■ Actions to take ■
[1] Output the stretch of the Set Mismatch write-up from "Single duplicate: Is" through "Approach (2 minutes)", copied word for word.
[2] Answer these questions about the Set Mismatch write-up, one answer per line:
(a) What output is given for Example 2?
(b) What is the upper bound on nums.length in the constraints?
(c) What data structure does the brute-force approach in Step 1 use to track seen numbers?

■ Passage provided ■
-=-=-=-=-

645. Set Mismatch

Problem Statement

You have a set of integers s, which originally contains all the numbers from 1 to n. Unfortunately, due to some error, one of the numbers in s got duplicated to another number in the set, which results in repetition of one number and loss of another number.

You are given an integer array nums representing the data status of this set after the error.

Find the number that occurs twice and the number that is missing and return them in the form [duplicate, missing].

Examples

Example 1:

Input: nums = [1,2,2,4]
Output: [2,3]
Explanation: 2 is duplicated, 3 is missing.

Example 2:

Input: nums = [1,1]
Output: [1,2]
Explanation: 1 is duplicated, 2 is missing.

Constraints

2 <= nums.length <= 10^4
1 <= nums[i] <= 10^4
Exactly one number appears twice, exactly one is missing.

Clarification Questions

Before diving into the solution, here are 5 important clarifications and assumptions to discuss during an interview:

Array properties: What are the properties of the array? (Assumption: Array contains numbers from 1 to n, with one duplicate and one missing)
Output format: What should we return - duplicate first or missing first? (Assumption: Return [duplicate, missing] - duplicate appears first)
Single duplicate: Is there exactly one duplicate and one missing? (Assumption: Yes - exactly one number appears twice, one number is missing)
Array modification: Can we modify the input array? (Assumption: Typically yes for space optimization, but should clarify)
Range: What is the range of numbers? (Assumption: Numbers are from 1 to n, where n is array length)

Interview Deduction Process (10 minutes)

Step 1: Brute-Force Approach (2 minutes)

Use a hash set to track seen numbers. Iterate through the array, if a number is already in the set, it’s the duplicate. After iteration, find the missing number by checking which number from 1 to n is not in the set. This approach uses O(n) extra space and O(n) time.

Step 2: Semi-Optimized Approach (3 minutes)

Use the array itself for marking: since numbers are from 1 to n, we can use the array indices. For each number, mark the corresponding index as negative (or use a different marking scheme). The duplicate will be detected when we try to mark an already-marked index. The missing number is the index that remains unmarked. This uses O(1) extra space but modifies the input array.

Step 3: Optimized Solution (5 minutes)

-=-=-=-=-

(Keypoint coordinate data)
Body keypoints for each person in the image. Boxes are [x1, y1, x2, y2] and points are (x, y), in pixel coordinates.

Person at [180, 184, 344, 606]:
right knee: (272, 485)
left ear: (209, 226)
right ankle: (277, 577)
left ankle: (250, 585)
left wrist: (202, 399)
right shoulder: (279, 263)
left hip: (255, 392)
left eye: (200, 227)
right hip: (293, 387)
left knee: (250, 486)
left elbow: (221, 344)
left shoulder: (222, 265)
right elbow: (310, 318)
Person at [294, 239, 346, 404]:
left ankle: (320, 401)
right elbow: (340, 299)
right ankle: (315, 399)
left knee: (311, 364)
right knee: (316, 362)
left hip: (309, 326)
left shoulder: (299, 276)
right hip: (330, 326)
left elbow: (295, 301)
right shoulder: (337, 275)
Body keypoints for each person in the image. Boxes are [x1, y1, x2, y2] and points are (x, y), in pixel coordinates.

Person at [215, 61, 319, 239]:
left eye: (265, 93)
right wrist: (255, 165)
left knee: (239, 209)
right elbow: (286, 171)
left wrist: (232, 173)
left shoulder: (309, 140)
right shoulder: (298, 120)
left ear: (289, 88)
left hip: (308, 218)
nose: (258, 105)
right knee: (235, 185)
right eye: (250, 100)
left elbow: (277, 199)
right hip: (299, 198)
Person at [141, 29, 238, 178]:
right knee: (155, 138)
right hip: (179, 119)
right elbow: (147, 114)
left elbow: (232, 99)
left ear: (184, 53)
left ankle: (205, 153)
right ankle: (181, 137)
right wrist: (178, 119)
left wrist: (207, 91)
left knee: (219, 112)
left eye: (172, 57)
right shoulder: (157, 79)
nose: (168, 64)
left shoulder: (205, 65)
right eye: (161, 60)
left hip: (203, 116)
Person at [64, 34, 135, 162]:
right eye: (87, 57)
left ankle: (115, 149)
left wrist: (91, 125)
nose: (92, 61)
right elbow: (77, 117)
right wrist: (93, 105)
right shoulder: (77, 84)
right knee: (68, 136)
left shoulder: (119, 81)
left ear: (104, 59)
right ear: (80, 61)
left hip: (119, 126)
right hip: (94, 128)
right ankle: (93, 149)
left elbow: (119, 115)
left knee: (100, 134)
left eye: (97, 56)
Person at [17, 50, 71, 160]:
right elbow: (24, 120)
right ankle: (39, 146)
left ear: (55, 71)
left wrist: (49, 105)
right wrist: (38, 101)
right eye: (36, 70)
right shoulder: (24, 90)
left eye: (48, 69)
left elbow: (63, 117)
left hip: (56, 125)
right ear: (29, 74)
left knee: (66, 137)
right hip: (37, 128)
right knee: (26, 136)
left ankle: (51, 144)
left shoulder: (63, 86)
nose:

-=-=-=-=-

■ Answers to the problems ■
[1]
Single duplicate: Is there exactly one duplicate and one missing? (Assumption: Yes - exactly one number appears twice, one number is missing)
Array modification: Can we modify the input array? (Assumption: Typically yes for space optimization, but should clarify)
Range: What is the range of numbers? (Assumption: Numbers are from 1 to n, where n is array length)

Interview Deduction Process (10 minutes)

Step 1: Brute-Force Approach (2 minutes)

[2]
(a) [1,2]
(b) 10^4
(c) A hash set